### WHAT YOU NEED TO DO:
Every line below is to be quoted exactly, with nothing added or dropped.

(EXERCISE DATA begins)

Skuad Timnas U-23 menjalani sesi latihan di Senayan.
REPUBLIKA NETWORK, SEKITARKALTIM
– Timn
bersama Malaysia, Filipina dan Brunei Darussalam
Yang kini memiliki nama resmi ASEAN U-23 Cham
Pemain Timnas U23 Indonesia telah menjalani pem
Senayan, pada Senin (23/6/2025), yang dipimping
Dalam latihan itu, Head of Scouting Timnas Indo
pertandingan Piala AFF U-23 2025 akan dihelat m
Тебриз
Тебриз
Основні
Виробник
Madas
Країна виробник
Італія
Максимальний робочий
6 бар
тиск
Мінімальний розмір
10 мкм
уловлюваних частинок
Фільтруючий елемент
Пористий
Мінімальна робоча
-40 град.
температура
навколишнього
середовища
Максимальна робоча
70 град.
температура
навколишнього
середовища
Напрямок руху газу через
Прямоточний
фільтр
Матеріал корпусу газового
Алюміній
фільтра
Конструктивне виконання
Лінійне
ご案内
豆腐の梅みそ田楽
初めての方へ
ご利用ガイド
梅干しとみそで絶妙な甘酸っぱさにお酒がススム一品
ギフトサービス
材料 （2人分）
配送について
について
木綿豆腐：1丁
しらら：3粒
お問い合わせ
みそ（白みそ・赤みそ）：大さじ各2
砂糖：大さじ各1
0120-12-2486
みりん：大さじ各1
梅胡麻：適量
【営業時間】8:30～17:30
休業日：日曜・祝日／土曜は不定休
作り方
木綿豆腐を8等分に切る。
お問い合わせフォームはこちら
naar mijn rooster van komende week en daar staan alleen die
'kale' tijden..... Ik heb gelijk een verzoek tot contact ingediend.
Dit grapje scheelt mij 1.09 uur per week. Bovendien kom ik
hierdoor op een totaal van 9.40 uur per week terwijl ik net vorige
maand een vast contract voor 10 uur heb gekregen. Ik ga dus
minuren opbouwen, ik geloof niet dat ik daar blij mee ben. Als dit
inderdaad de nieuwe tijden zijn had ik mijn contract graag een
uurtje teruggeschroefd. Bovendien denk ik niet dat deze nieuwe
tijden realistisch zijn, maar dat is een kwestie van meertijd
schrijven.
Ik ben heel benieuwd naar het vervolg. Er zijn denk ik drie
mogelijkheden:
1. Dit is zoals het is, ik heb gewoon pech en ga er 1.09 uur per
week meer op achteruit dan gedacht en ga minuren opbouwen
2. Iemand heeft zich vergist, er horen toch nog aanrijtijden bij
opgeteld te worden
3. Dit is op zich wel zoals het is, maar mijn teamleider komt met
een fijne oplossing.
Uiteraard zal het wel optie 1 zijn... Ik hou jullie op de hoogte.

(EXERCISE DATA ends)

### RESPONSE BOX:
Skuad Timnas U-23 menjalani sesi latihan di Senayan.
REPUBLIKA NETWORK, SEKITARKALTIM
– Timn
bersama Malaysia, Filipina dan Brunei Darussalam
Yang kini memiliki nama resmi ASEAN U-23 Cham
Pemain Timnas U23 Indonesia telah menjalani pem
Senayan, pada Senin (23/6/2025), yang dipimping
Dalam latihan itu, Head of Scouting Timnas Indo
pertandingan Piala AFF U-23 2025 akan dihelat m
Тебриз
Тебриз
Основні
Виробник
Madas
Країна виробник
Італія
Максимальний робочий
6 бар
тиск
Мінімальний розмір
10 мкм
уловлюваних частинок
Фільтруючий елемент
Пористий
Мінімальна робоча
-40 град.
температура
навколишнього
середовища
Максимальна робоча
70 град.
температура
навколишнього
середовища
Напрямок руху газу через
Прямоточний
фільтр
Матеріал корпусу газового
Алюміній
фільтра
Конструктивне виконання
Лінійне
ご案内
豆腐の梅みそ田楽
初めての方へ
ご利用ガイド
梅干しとみそで絶妙な甘酸っぱさにお酒がススム一品
ギフトサービス
材料 （2人分）
配送について
について
木綿豆腐：1丁
しらら：3粒
お問い合わせ
みそ（白みそ・赤みそ）：大さじ各2
砂糖：大さじ各1
0120-12-2486
みりん：大さじ各1
梅胡麻：適量
【営業時間】8:30～17:30
休業日：日曜・祝日／土曜は不定休
作り方
木綿豆腐を8等分に切る。
お問い合わせフォームはこちら
naar mijn rooster van komende week en daar staan alleen die
'kale' tijden..... Ik heb gelijk een verzoek tot contact ingediend.
Dit grapje scheelt mij 1.09 uur per week. Bovendien kom ik
hierdoor op een totaal van 9.40 uur per week terwijl ik net vorige
maand een vast contract voor 10 uur heb gekregen. Ik ga dus
minuren opbouwen, ik geloof niet dat ik daar blij mee ben. Als dit
inderdaad de nieuwe tijden zijn had ik mijn contract graag een
uurtje teruggeschroefd. Bovendien denk ik niet dat deze nieuwe
tijden realistisch zijn, maar dat is een kwestie van meertijd
schrijven.
Ik ben heel benieuwd naar het vervolg. Er zijn denk ik drie
mogelijkheden:
1. Dit is zoals het is, ik heb gewoon pech en ga er 1.09 uur per
week meer op achteruit dan gedacht en ga minuren opbouwen
2. Iemand heeft zich vergist, er horen toch nog aanrijtijden bij
opgeteld te worden
3. Dit is op zich wel zoals het is, maar mijn teamleider komt met
een fijne oplossing.
Uiteraard zal het wel optie 1 zijn... Ik hou jullie op de hoogte.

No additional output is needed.